Messages sent through OneSignal's API and Automation are kept for around 30 days before being removed from OneSignal's servers.
All User Data and Messages sent through the OneSignal Dashboard are kept for the lifetime of the OneSignal App or unless manually deleted.
Notification History is the list of devices that were sent or clicked the push. This is available for 7 days.
See Exporting Data.
COPPA is the responsibility of the publisher to maintain. However, OneSignal provides an easy solution for gathering User Consent before collecting data and prompting for push. More details on how to properly handle this interaction can be found in this article: How to Implement COPPA Compliant Push Notifications in Kid Directed Apps.
OneSignal's SDKs are open source on Github.
Our Native Android SDK is currently 190KB and, like most Android SDKs/Plugins, it depends on the Android Support Library v4 and Google Play services library which may add 1 to 2 MB if they are not in your project already. However, if you use Proguard on your project this size will be reduced.
Our Native iOS SDK is a 3MB download. However, if you build your app with bit code turned on, it will only add around 500KB to your app's size.
Our Web SDK is 55 KB minified and gzipped. It is loaded asynchronously from our worldwide CDN with a long browser-expiry.
All OneSignal SDKs connect to our servers with HTTPS, and our REST API enforces the need for a REST API Key where it is needed.
Similar to all other software-as-a-service companies, every app that you create in OneSignal contains a public key (OneSignal app_id) and a private key (REST API Key).
iOS - OneSignal uses the TLS encryption for sending notifications as required by the Apple APNS specifications.
Android - OneSignal uses Google's GCM/FCM service, which uses the HTTPS protocol.
Steps to secure your OneSignal Account:
- Use Two-Step Authentication and enable it for all users with access to your account.

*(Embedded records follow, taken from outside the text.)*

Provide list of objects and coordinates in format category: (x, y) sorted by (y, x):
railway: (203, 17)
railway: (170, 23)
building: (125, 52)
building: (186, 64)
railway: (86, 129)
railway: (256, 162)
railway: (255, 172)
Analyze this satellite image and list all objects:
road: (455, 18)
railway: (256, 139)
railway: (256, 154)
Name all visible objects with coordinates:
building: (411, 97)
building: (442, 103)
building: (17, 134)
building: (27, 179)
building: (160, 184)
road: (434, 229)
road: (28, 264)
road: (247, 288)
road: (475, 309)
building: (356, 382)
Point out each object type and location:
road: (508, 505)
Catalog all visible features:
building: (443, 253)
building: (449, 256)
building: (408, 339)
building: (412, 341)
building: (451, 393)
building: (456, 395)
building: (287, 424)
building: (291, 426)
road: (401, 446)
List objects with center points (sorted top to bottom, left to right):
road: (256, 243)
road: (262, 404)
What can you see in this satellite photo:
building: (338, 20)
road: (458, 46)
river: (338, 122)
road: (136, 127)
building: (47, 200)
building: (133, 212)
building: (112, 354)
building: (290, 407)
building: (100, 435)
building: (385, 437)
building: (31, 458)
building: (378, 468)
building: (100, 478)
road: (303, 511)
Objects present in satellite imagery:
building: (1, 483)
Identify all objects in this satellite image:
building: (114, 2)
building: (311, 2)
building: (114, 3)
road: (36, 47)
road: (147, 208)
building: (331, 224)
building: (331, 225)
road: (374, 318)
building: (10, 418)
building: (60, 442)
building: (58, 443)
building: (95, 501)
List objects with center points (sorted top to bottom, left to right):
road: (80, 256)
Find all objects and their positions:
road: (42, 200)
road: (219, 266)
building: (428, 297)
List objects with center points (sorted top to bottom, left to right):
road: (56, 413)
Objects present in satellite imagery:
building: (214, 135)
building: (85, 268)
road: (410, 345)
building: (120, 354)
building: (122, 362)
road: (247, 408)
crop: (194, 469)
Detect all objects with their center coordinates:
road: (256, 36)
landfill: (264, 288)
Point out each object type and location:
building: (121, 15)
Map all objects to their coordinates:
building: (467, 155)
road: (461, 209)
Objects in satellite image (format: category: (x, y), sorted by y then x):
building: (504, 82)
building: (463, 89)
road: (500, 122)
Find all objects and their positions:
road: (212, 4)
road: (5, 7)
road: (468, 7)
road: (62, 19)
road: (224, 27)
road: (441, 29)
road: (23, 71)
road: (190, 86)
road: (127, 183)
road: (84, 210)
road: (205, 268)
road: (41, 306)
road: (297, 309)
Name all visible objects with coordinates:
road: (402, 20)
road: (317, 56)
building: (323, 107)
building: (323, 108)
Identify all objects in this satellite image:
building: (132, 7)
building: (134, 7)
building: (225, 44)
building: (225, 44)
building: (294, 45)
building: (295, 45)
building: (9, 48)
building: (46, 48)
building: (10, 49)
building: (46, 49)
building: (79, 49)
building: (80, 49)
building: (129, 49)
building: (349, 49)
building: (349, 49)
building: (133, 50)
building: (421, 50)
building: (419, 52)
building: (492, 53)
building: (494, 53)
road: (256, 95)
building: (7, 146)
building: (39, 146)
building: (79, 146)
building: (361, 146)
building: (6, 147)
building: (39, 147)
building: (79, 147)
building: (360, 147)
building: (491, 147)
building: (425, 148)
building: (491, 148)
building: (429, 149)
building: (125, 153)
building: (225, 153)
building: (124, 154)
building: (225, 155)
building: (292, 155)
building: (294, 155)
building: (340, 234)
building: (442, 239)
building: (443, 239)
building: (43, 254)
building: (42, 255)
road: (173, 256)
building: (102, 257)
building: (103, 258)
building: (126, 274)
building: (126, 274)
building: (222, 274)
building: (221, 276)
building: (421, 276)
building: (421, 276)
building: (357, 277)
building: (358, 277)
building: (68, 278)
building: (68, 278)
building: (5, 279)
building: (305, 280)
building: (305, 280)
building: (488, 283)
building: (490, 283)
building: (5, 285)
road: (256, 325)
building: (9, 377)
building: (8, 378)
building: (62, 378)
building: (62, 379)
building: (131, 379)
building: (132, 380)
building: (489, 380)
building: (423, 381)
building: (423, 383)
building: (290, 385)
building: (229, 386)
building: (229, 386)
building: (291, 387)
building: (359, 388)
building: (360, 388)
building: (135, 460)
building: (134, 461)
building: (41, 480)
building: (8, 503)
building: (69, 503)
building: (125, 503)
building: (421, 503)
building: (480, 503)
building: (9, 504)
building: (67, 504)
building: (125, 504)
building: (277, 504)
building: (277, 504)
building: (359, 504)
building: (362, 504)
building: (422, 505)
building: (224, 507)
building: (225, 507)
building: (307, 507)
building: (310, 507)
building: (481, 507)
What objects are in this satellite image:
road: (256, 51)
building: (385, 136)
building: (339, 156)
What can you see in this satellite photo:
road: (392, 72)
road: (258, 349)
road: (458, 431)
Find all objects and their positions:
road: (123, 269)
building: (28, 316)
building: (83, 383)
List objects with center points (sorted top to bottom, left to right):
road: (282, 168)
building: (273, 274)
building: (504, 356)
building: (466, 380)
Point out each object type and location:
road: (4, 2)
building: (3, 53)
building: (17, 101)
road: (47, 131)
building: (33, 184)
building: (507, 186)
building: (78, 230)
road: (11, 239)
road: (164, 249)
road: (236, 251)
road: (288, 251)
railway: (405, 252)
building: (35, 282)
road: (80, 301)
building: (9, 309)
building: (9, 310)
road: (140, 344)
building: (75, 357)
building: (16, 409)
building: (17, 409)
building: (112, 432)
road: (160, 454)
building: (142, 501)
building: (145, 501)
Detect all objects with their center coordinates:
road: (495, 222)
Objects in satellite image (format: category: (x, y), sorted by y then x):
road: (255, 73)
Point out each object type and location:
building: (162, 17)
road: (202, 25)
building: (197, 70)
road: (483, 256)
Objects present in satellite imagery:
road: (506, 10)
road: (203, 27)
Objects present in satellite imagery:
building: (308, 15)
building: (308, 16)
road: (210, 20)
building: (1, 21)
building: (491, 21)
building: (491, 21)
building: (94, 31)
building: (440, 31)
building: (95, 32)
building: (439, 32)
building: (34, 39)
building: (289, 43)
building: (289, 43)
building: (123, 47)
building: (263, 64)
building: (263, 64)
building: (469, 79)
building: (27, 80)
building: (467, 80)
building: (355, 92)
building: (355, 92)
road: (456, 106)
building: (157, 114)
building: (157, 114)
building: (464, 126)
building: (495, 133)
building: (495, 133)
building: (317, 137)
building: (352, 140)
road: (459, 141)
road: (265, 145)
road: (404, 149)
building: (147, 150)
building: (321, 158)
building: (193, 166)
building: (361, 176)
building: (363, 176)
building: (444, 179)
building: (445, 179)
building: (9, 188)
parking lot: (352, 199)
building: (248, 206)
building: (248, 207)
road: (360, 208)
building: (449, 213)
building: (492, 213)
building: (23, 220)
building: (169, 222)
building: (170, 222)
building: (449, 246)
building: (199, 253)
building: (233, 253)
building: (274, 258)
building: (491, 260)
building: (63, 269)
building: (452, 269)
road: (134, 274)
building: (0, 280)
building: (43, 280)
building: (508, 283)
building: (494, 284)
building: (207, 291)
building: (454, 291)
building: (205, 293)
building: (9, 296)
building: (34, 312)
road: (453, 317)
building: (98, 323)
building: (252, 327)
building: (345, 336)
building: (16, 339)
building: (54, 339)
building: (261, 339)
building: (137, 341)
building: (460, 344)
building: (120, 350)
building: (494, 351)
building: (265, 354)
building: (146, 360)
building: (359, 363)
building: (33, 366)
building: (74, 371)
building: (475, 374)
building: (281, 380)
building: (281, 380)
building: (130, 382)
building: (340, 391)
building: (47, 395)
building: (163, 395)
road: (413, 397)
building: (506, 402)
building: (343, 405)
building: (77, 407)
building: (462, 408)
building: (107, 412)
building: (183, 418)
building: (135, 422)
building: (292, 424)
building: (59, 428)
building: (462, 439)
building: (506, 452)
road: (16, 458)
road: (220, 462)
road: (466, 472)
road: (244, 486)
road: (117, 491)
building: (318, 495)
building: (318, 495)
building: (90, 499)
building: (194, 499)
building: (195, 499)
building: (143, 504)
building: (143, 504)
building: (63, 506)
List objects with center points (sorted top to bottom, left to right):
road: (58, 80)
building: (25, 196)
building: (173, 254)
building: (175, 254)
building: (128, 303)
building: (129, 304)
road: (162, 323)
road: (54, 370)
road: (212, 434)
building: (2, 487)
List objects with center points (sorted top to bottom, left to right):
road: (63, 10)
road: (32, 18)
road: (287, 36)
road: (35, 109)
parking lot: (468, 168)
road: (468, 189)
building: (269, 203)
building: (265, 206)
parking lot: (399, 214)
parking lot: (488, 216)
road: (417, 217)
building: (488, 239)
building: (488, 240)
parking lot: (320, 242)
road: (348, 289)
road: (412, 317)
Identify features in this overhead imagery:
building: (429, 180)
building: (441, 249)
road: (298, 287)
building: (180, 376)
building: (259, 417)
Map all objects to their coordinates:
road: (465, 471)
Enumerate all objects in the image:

- Remove Administrators that do not need access to your account. Multiple people should also NOT share a single account. You should have 1 email associated for each person.
- Do not publish your REST API Key or User Auth Key. These keys should not be placed anywhere publicly accessible like Github or within your app/site.
- If you believe your account is already compromised follow these steps to reset your account.
Make sure your OneSignal REST API Key and User Auth Key did not get published within your app/site or openly, like on Github.
Also, make sure your email and password used for OneSignal is not the same as another site being compromised. You can check if this occurred using a site like https://haveibeenpwned.com/
Follow these steps to lockdown and reset your account:
While you are updating the password and keys, you can disable the app from sending using the "Disable App" button in Settings > Keys & Ids in your OneSignal dashboard.
Access your Accounts & API Keys section (top right of OneSignal Dashboard) to Reset Your Password. This will reset your User Auth Key as well, which is different from your REST API key.
If you use WordPress, make sure the password is updated and keep both passwords unique.
You can reset the REST key by going to you Dashboard > App Settings > Keys & Ids and click the link that says "Reset your REST API key?"
More details if needed in our Reset Your REST API Key guide.
You can Remove any Admin users on your account that are not part of the project anymore or who don't need access.
You can enable Two-Step Authentication within your OneSignal dashboard and require it for all users.
Make sure everyone on your team that has access to your account does the above steps.
Once finished, make sure to Re-enable your app in Settings > Keys & Ids.
If you believe that your REST API key has been compromised, please follow our guide to Reset Your REST API Key.
More details below on Locking down your account.
If someone was to gain access to your
app_id through your application or site, they could technically add a new device record. However, that record cannot receive notifications if the device wasn't subscribed through valid means.
A user's own
player_id is public to that user, and discovering it is generally harmless. It can be used to view and update tags and other data about the user's subscription. For this reason, tags should not be used for either authentication or the storage of sensitive data and personally-identifiable information.
Users of your application or service should not be given access to the
player_ids of other users. This is because a
player_id on its own is sufficient to send a notification to that user's device. So the
player_ids belonging to other people should be kept secret.